Giurisprudenza di Legittimità
MUTUO; CONTRATTI BANCARI;
Cassazione civile, civile, sez. III, 15 giugno 2020 - pres. Travaglino, est. D'Arrigo

La liquidazione del danno da diminuzione del valore di circolazione del credito ceduto, derivante dalla mancanza di una garanzia reale promessa dal cedente, deve essere parametrata, con giudizio necessariamente equitativo, alla maggiore prevedibile perdita in caso di insolvenza.
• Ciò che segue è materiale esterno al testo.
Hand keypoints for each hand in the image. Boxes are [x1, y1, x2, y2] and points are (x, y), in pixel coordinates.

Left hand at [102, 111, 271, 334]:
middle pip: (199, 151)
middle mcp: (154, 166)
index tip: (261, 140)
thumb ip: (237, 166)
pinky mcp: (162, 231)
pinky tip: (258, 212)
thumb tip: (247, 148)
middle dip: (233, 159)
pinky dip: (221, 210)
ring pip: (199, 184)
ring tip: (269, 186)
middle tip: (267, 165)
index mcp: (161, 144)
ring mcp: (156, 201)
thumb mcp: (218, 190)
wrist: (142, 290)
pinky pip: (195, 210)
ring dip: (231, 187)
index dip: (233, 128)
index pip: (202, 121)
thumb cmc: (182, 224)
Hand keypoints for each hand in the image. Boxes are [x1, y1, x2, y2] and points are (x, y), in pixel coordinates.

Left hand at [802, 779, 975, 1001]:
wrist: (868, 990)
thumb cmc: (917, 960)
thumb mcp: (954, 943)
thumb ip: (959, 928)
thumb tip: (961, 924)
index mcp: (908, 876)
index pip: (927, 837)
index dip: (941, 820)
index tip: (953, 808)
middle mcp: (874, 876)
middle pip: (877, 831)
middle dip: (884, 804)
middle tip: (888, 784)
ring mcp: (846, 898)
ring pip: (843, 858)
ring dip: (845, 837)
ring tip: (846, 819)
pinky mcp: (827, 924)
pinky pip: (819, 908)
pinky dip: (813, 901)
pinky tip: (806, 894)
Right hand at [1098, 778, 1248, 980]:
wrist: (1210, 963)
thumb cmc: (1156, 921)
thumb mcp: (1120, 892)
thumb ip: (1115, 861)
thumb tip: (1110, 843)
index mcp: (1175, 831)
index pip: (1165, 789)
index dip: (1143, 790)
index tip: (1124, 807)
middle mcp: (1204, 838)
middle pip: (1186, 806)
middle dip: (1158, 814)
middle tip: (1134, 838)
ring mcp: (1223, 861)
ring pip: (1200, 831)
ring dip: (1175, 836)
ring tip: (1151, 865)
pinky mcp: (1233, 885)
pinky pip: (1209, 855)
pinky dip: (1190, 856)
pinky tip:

Tuttavia, qualora il cessionario abbia già riscosso il credito in sede esecutiva e sia rimasto insoddisfatto, la liquidazione del danno per il vizio che rende
impossibile escutere la garanzia non può avvenire più secondo un criterio prospettico, ma corrisponde in concreto alla minor somma fra la parte del credito rimasta insoddisfatta e l’importo ulteriore che il creditore avrebbe potuto riscuotere in sede esecutiva se egli avesse potuto espropriare il bene che avrebbe dovuto essere oggetto dell’ipoteca mancante.